Festival cómico de la exageración
La expresión bigger than life -más grande que la vida- se aplica de manera fenomenal a Raphael, cantante récord y figura primordial en España (y también afuera). Mucho más allá de todo, en pleno dominio de su particular gesticulación hiperbólica, Raphael es el primero en el cartel en Mi gran noche, aunque quizás no sea el actor con más minutos en pantalla en esta película de Álex de la Iglesia que despliega personajes y estrellas con especial frenesí. Es que esto es, definitivamente, un especial, un evento: es la grabación, con muchas semanas de antelación, de la emisión televisiva del especial de Año Nuevo, una verdadera institución española que ahora -según los veteranos del evento que murmuran quejas mientras vemos que rapiñan lo que pueden- se ha degradado.
Casi toda la película transcurre en un estudio de televisión, entre peleas diversas -más una manifestación sindical desbordada afuera-, atracciones irresistibles y una cantidad de chistes, golpes, bajezas y planes demenciales.
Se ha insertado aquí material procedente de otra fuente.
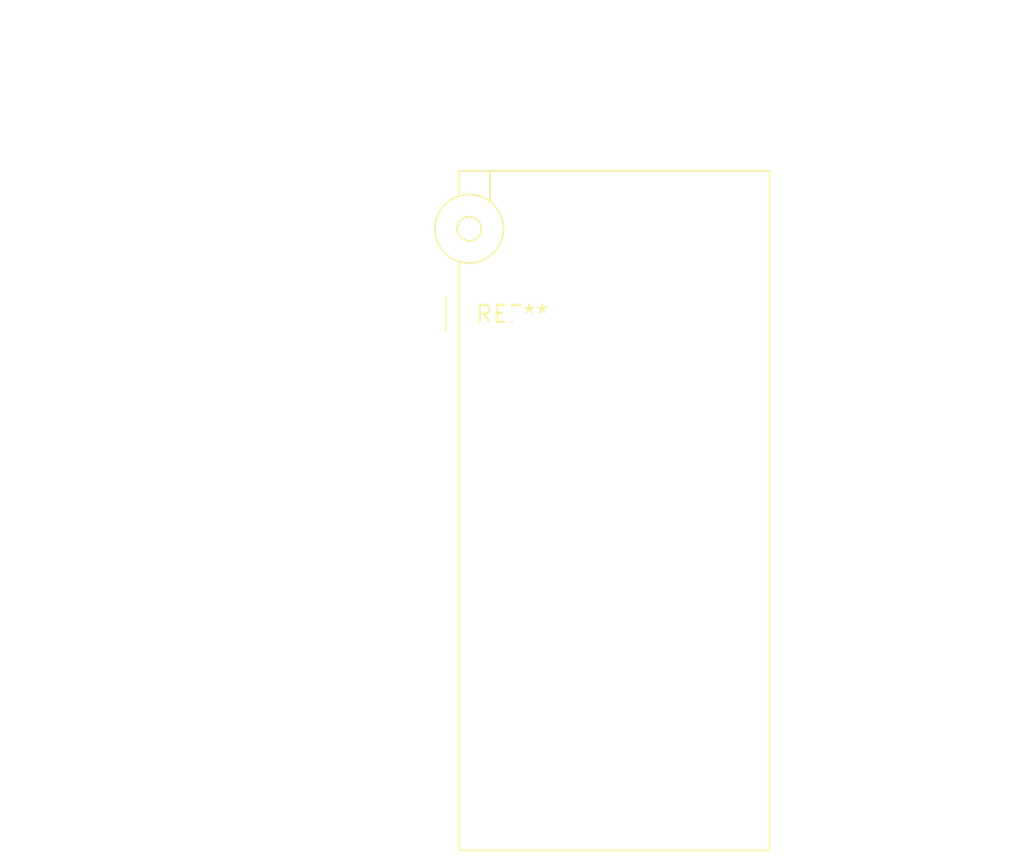
<source format=kicad_pcb>
(kicad_pcb (version 20240108) (generator pcbnew)

  (general
    (thickness 1.6)
  )

  (paper "A4")
  (layers
    (0 "F.Cu" signal)
    (31 "B.Cu" signal)
    (32 "B.Adhes" user "B.Adhesive")
    (33 "F.Adhes" user "F.Adhesive")
    (34 "B.Paste" user)
    (35 "F.Paste" user)
    (36 "B.SilkS" user "B.Silkscreen")
    (37 "F.SilkS" user "F.Silkscreen")
    (38 "B.Mask" user)
    (39 "F.Mask" user)
    (40 "Dwgs.User" user "User.Drawings")
    (41 "Cmts.User" user "User.Comments")
    (42 "Eco1.User" user "User.Eco1")
    (43 "Eco2.User" user "User.Eco2")
    (44 "Edge.Cuts" user)
    (45 "Margin" user)
    (46 "B.CrtYd" user "B.Courtyard")
    (47 "F.CrtYd" user "F.Courtyard")
    (48 "B.Fab" user)
    (49 "F.Fab" user)
    (50 "User.1" user)
    (51 "User.2" user)
    (52 "User.3" user)
    (53 "User.4" user)
    (54 "User.5" user)
    (55 "User.6" user)
    (56 "User.7" user)
    (57 "User.8" user)
    (58 "User.9" user)
  )

  (setup
    (pad_to_mask_clearance 0)
    (pcbplotparams
      (layerselection 0x00010fc_ffffffff)
      (plot_on_all_layers_selection 0x0000000_00000000)
      (disableapertmacros false)
      (usegerberextensions false)
      (usegerberattributes false)
      (usegerberadvancedattributes false)
      (creategerberjobfile false)
      (dashed_line_dash_ratio 12.000000)
      (dashed_line_gap_ratio 3.000000)
      (svgprecision 4)
      (plotframeref false)
      (viasonmask false)
      (mode 1)
      (useauxorigin false)
      (hpglpennumber 1)
      (hpglpenspeed 20)
      (hpglpendiameter 15.000000)
      (dxfpolygonmode false)
      (dxfimperialunits false)
      (dxfusepcbnewfont false)
      (psnegative false)
      (psa4output false)
      (plotreference false)
      (plotvalue false)
      (plotinvisibletext false)
      (sketchpadsonfab false)
      (subtractmaskfromsilk false)
      (outputformat 1)
      (mirror false)
      (drillshape 1)
      (scaleselection 1)
      (outputdirectory "")
    )
  )

  (net 0 "")

  (footprint "DIP_Socket-28_W11.9_W12.7_W15.24_W17.78_W18.5_3M_228-1277-00-0602J" (layer "F.Cu") (at 0 0))

)

</source>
De la Iglesia ofrece un seleccionado de grandes nombres, y Santiago Segura, Carmen Machi, Carlos Areces y los demás son como instrumentos esperando que el director de orquesta los señale para volverse solistas. Si casi todos brillan quizás sea porque se apasionan por esta comedia, por la comedia, por hacer este cine festivo.
El ambiente falso y cutre del estudio es ideal para que De la Iglesia pueda desplegar su ferocidad ácida, su comicidad vitriólica, su energía renovada. El director dispone de sus estrellas como si fuera una exhibición freak, en diversas líneas narrativas que buscan y muchas veces encuentran el modo esperpéntico que supo hacer brillar Luis García Berlanga. Mi gran noche remite a Berlanga y a su disección ibérica y los hace pop, los pone en un remolino liviano, de superficialidad demencial: de ahí, por ejemplo, el personaje del cantante joven, una especie de Tarzán/Cae de Bravo/Chris Hemsworth de outlet.
Finalmente, si hay una película a la que Mi gran noche se siente muy cercana es a la memorable Ginger y Fred, una de las últimas de Federico Fellini, otro relato feroz acerca de una grabación televisiva. Pero allí donde Fellini agregaba una innegable capa de tristeza porque veía que la televisión estaba terminando con el cine, De la Iglesia se enchastra con sus materiales y con los modos de la pantalla chica para llevarnos otra vez al cine, para seducirnos con luces inmediatas, con otro festival cómico de la exageración.